Pode-se esperar um aumento do consenso que se forma no STF em defesa da Constituição e da dignidade da Presidência. As reações no Congresso se acumulam, a indicar que piorou o ambiente para o presidente. Ninguém ganha com um governo que não está interessado em governar, que se debate sufocado por sua própria gosma venenosa, que destilou aos poucos, desde antes das eleições de 2018. É essa gosma que o protege em seu momento mais sombrio.
As Forças Armadas estão sob fogo cruzado. O presidente procura mobilizá-las, valendo-se do corporativismo que cultivou nas décadas em que foi parlamentar e dos generais que ocupam seu governo.
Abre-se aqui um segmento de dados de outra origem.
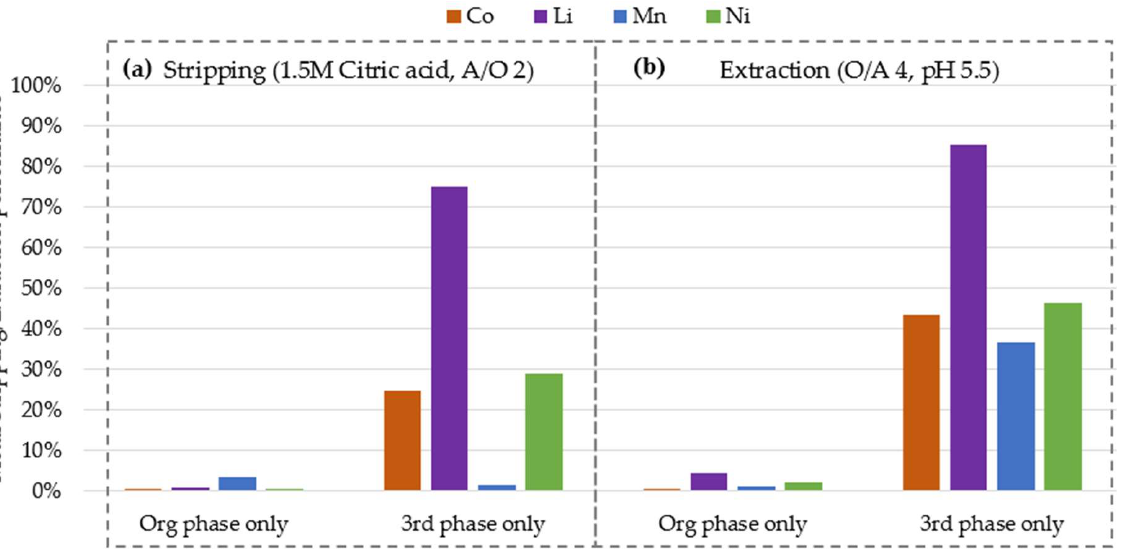
Figure 9. ( a ) Metals stripped from the organic and third phases and ( b ) extraction efficiency of each phase.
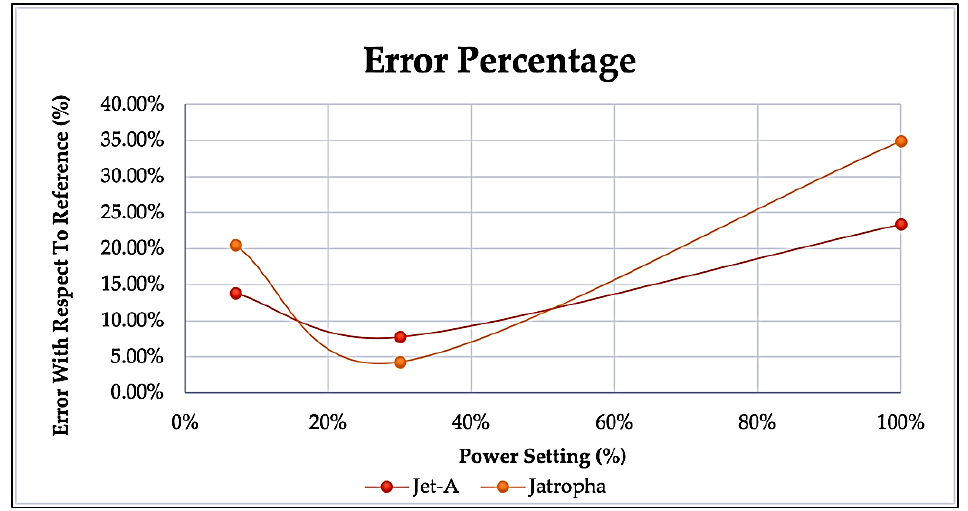
Figure 6. Error percentage with respect to the reference results of Olivera and Brojo [38].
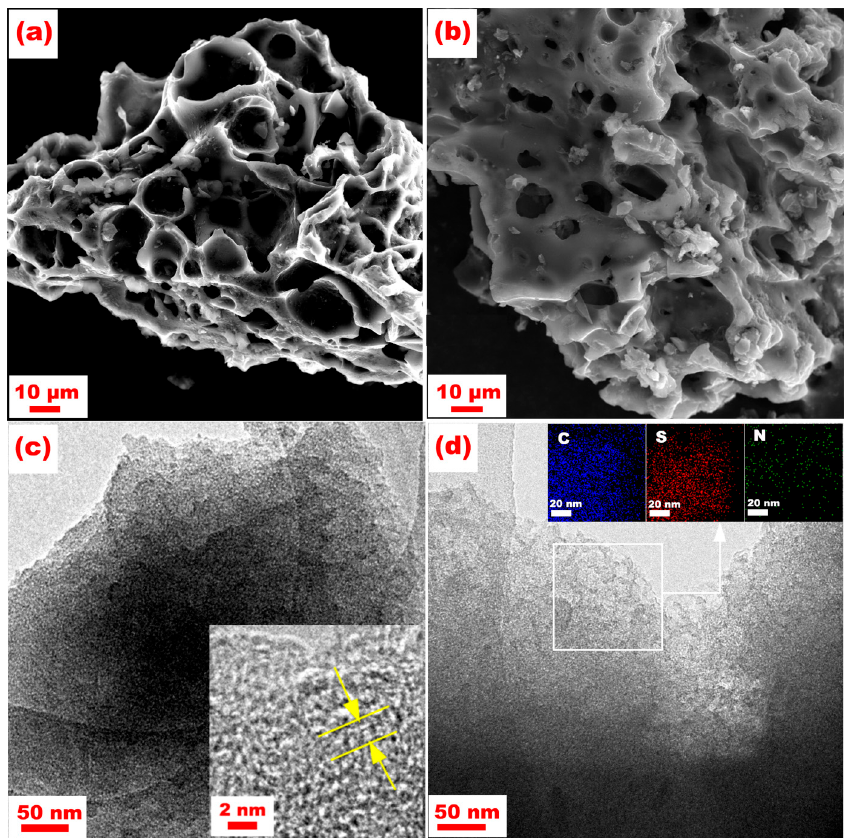
Figure 4. SEM images of ONPC ( a ) and S/ONPC ( b ), and TEM images of ONPC ( c ) and S/ONPC ( d ) including their high magnified views.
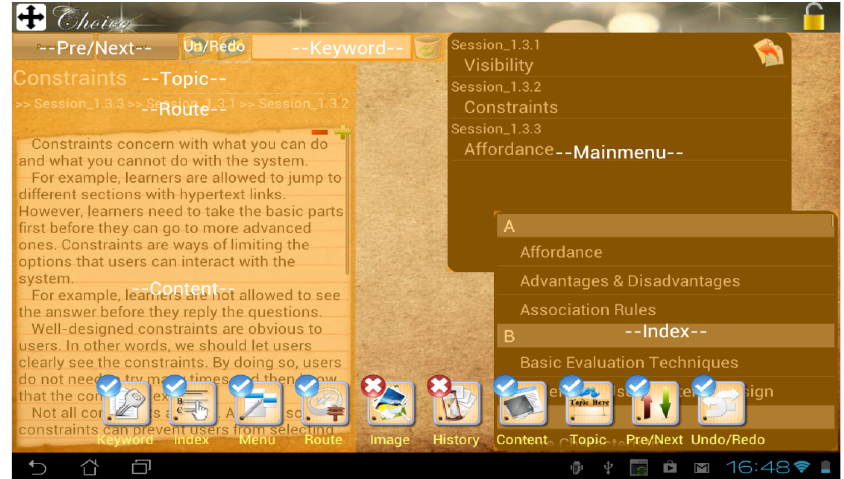
Figure 6. Display Format arranged by Holists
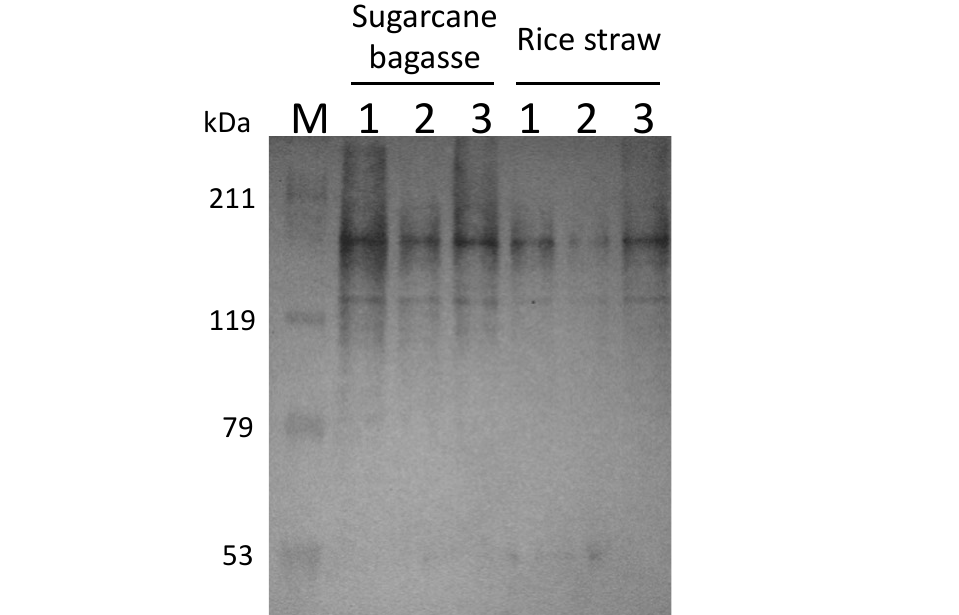
Figure 4. Western blot analysis of the supernatant and adsorption or non-adsorption fractions to crystalline cellulose from sugar bagasse and rice straw media. Lane M: Protein mass marker; lane 1: supernatant fraction; lane 2: non-adsorption fraction with Avicel; lane 3: adsorption fraction with Avicel. The anti-CbpA antibody was used as 1:2000 dilution. By using the cellulosome fractions from cellobiose, sugarcane bagasse and rice straw,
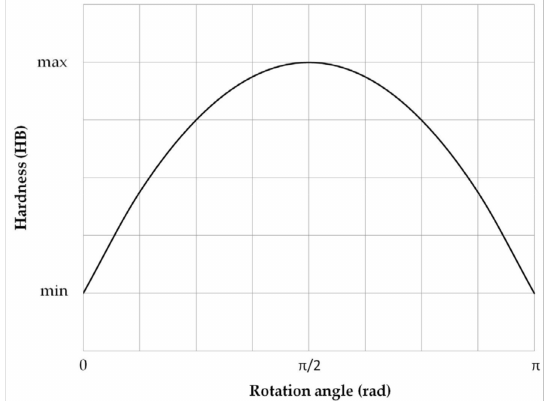
Figure 2. Distribution of material hardness over the diameter of the CBRTB in function of the rotation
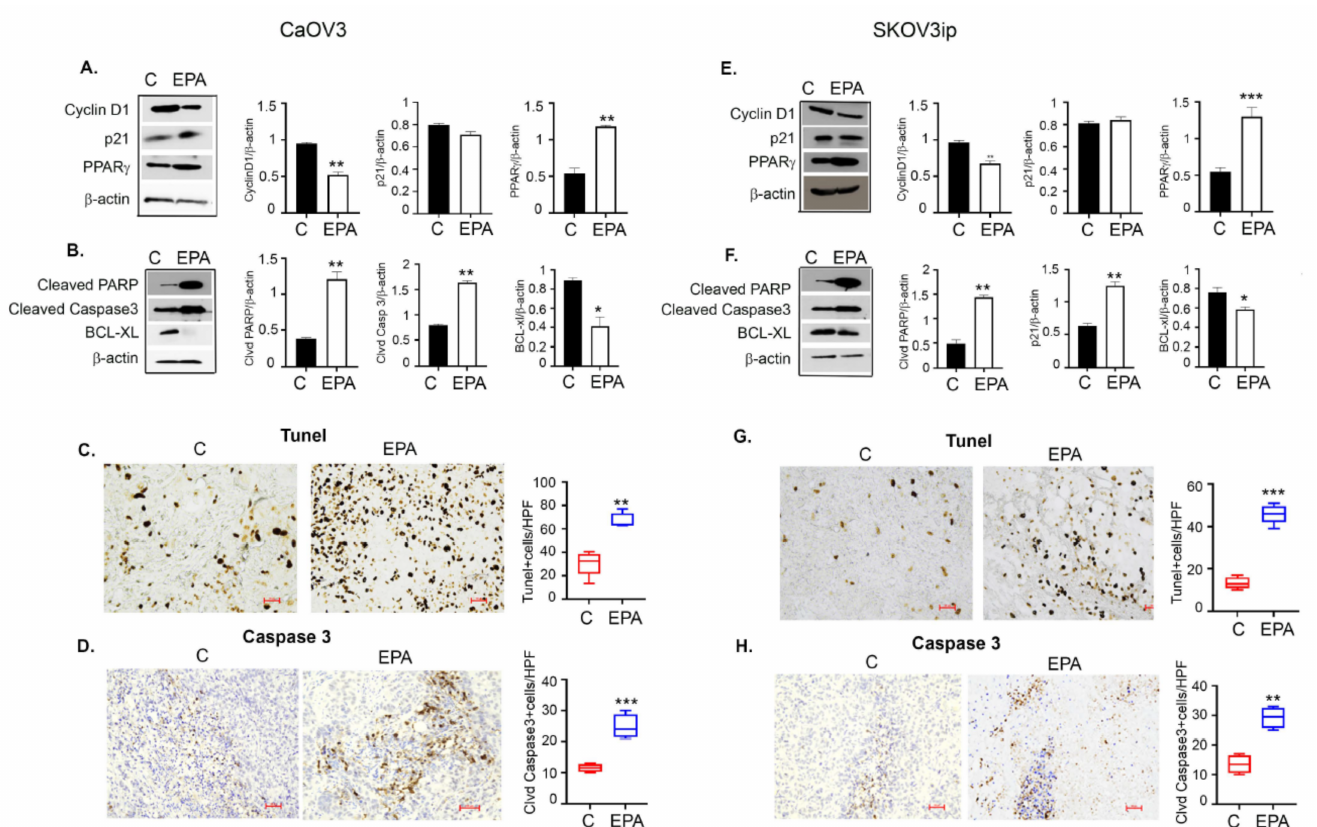
Figure 8. EPA treatment induces antiproliferative and apoptotic cell death in ovarian tumors. Pooled tumor tissue ( n = 4) was used to isolate protein and immunoblotted for various markers including cell cycle proteins cyclin D1 and p21, and proliferation promoter PPAR γ in ( A ) CaOV3 and ( E ) SKOV3ip tumors treated with EPA or vehicle. Bar graph represents normalized densitometric expression, n = 2. Uncropped Western blot images are shown in Figure S9. Immunoblots showing expression patterns of apoptotic markers cleaved PARP and cleaved caspase 3 in ( B ) CaOV3 and ( F ) SKOV3ip tumors treated with EPA or vehicle. Bar graph represents normalized densitometric expression, n = 2. Uncropped Western blot images are shown in Figure S9. Representative IHC images (200 × ) showing TUNEL stain in CaOV3 ( C ) and SKOV3ip ( G ) tumors. Box-plots show the number of positive cells per field calculated from n = 5 images per group at HPF. Representative IHC images showing cleaved caspase 3 stain in CaOV3 ( D ) and SKOV3ip ( H ) tumors. Box-plots show the number of positive cells per field calculated from n = 5 images per group at HPF. * p ≤ 0.05, ** p ≤ 0.01, and *** p ≤ 0.001, EPA-treated group compared to vehicle-treated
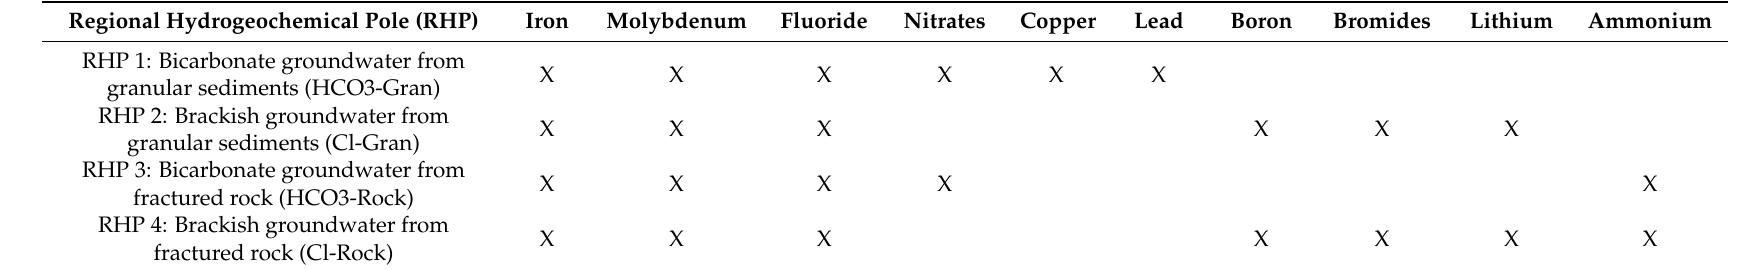
Table 2. Key chemical elements for each regional hydrogeochemical pole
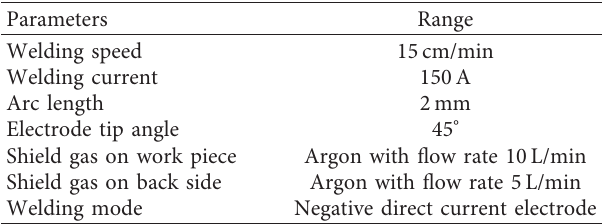
Figure 1: Experimental setup of TIG welding with flux paste (a motorized carriage, torch-workpiece). Table 2: Welding parameters.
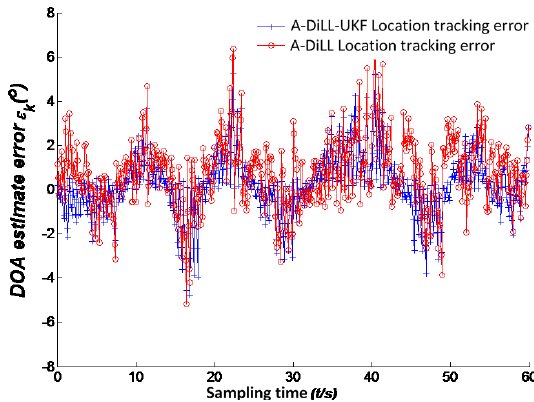
Figure 6. Estimated error of DOA.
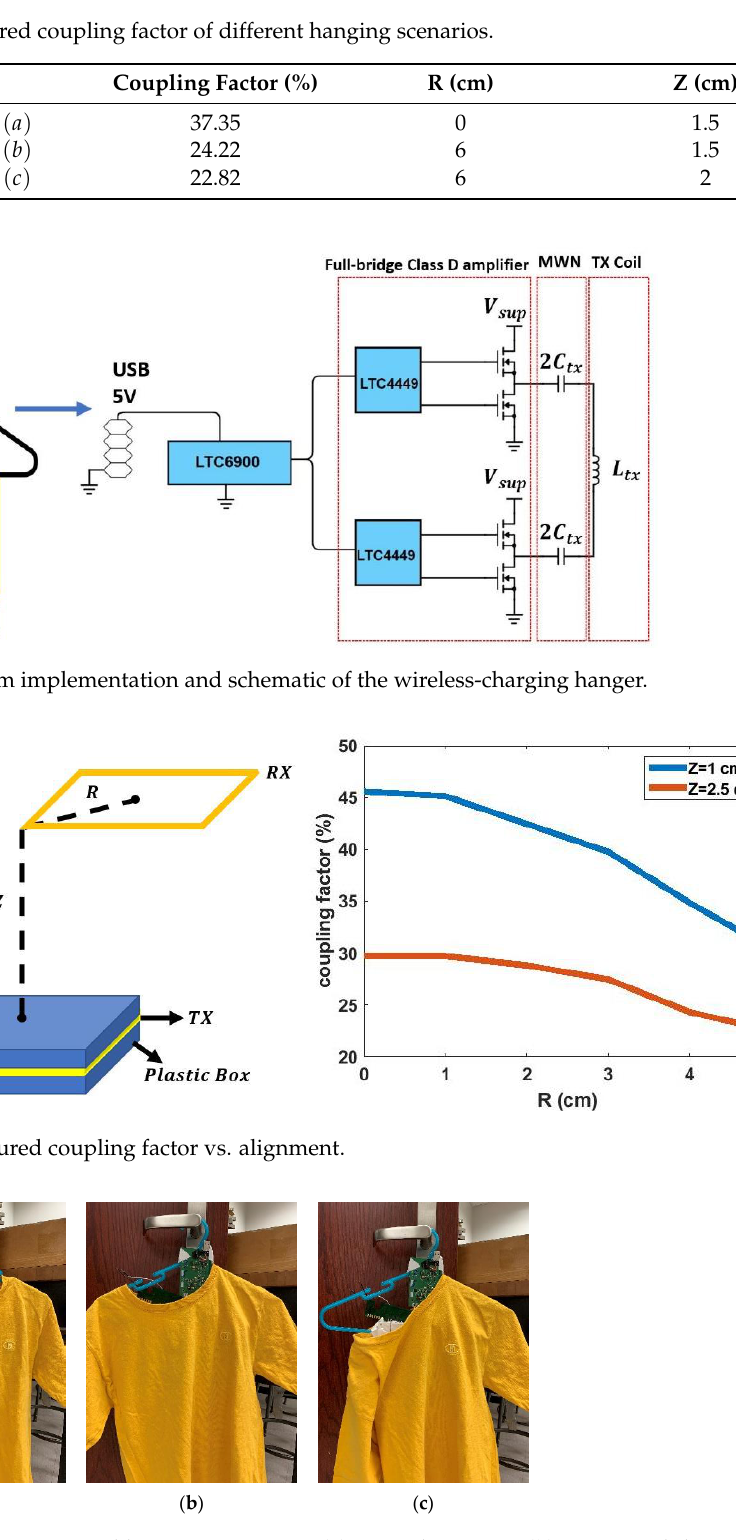
Table 3. Measured coupling factor of different hanging scenarios.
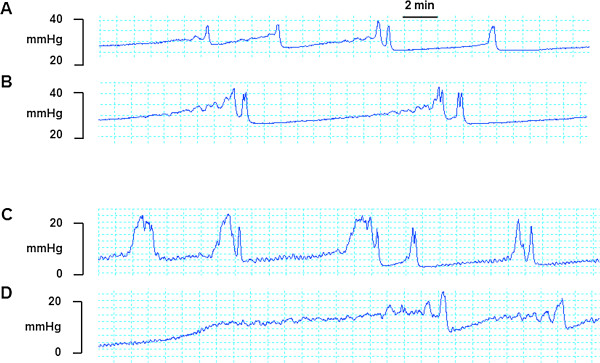
Raw traces of representative cystometric pressure recording (mmHg) before (A and C) and during threshold intensity of spinal nerve stimulation (B and D) at 10 Hz, pulse width 0.1 ms in saline- (A and B) or acetic acid- (C and D) infused rats.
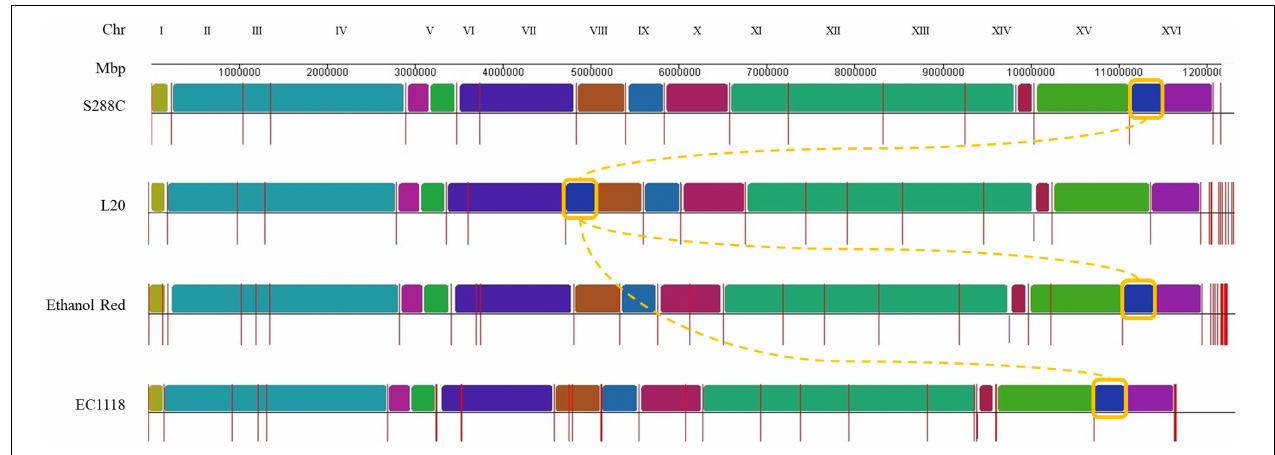
FIGURE 3 | Multiple genome alignment of selected S. cerevisiae strains. The newly sequenced L20 and Ethanol Red genomes are compared to the reference S288C and with EC1118 strains. Chromosomes are ordered according to the S288C strain (first row) and syntenic regions are represented using different colors. Contiguous regions (chromosomes or scaffolds) are separated by red vertical bars. The translocation identified in L20 is highlighted using a yellow box.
Falou: “Vocês sabem que o povo está conosco, as Forças Armadas ao lado da lei, da ordem, da democracia, liberdade, também estão ao nosso lado. Vamos tocar o barco, peço a Deus que não tenhamos problema nessa semana, porque chegamos no limite, não tem mais conversa, daqui para frente, não só exigiremos, faremos cumprir a Constituição, ela será cumprida a qualquer preço”, afirmou o presidente.
Fontes militares acusam Bolsonaro de tentar usar o prestígio das Forças Armadas. Não dá para saber o que pensa o Estado-Maior, a média oficialidade, capitães e coronéis, que controlam a tropa, o generalato da ativa. Pode ser que germine por ali algum orgulho, um respeito à farda, uma sensação de que é preciso “cumprir o dever”. É uma incógnita. Mas as declarações militares são contrárias a qualquer golpe.
Enquanto as cartas vão sendo jogadas e os fatos políticos transcorrem, a pandemia segue desembestada. O país não tem controle sobre ela. Profissionais da Saúde, pesquisadores, especialistas, gestores, fazem o possível para monitorar a quarentena e incentivá-la, pois vidas estão sendo salvas. A Presidência permanece insensível, paralisada, olhando o próprio umbigo, tomado por suas obsessões e sua irresponsabilidade cívica.
O que virá amanhã, e depois de amanhã? Há uma névoa espessa envolvendo o futuro. A racionalidade democrática precisa acertar o tom, combinar serenidade e indignação, preocupação, prudência e defesa das instituições. Num universo de fios desencapados, riscos e dissonância, alguém precisa apontar um caminho. Ficou difícil.